**Provided entries:**
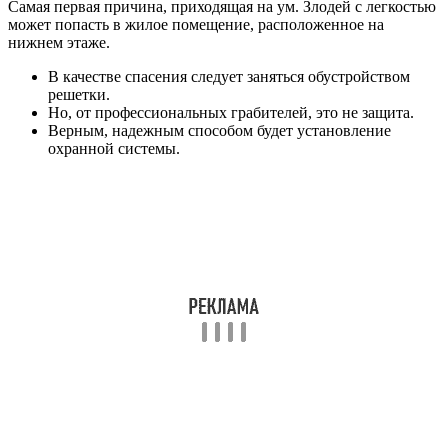
Самая первая причина, приходящая на ум. Злодей с легкостью
может попасть в жилое помещение, расположенное на
нижнем этаже.
В качестве спасения следует заняться обустройством
решетки.
Но, от профессиональных грабителей, это не защита.
Верным, надежным способом будет установление
охранной системы.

**Instructions for the task:** Return the text from every item above line for line, with no changes, and leave the pictures out.

**Response to this task:**
Самая первая причина, приходящая на ум. Злодей с легкостью
может попасть в жилое помещение, расположенное на
нижнем этаже.
В качестве спасения следует заняться обустройством
решетки.
Но, от профессиональных грабителей, это не защита.
Верным, надежным способом будет установление
охранной системы.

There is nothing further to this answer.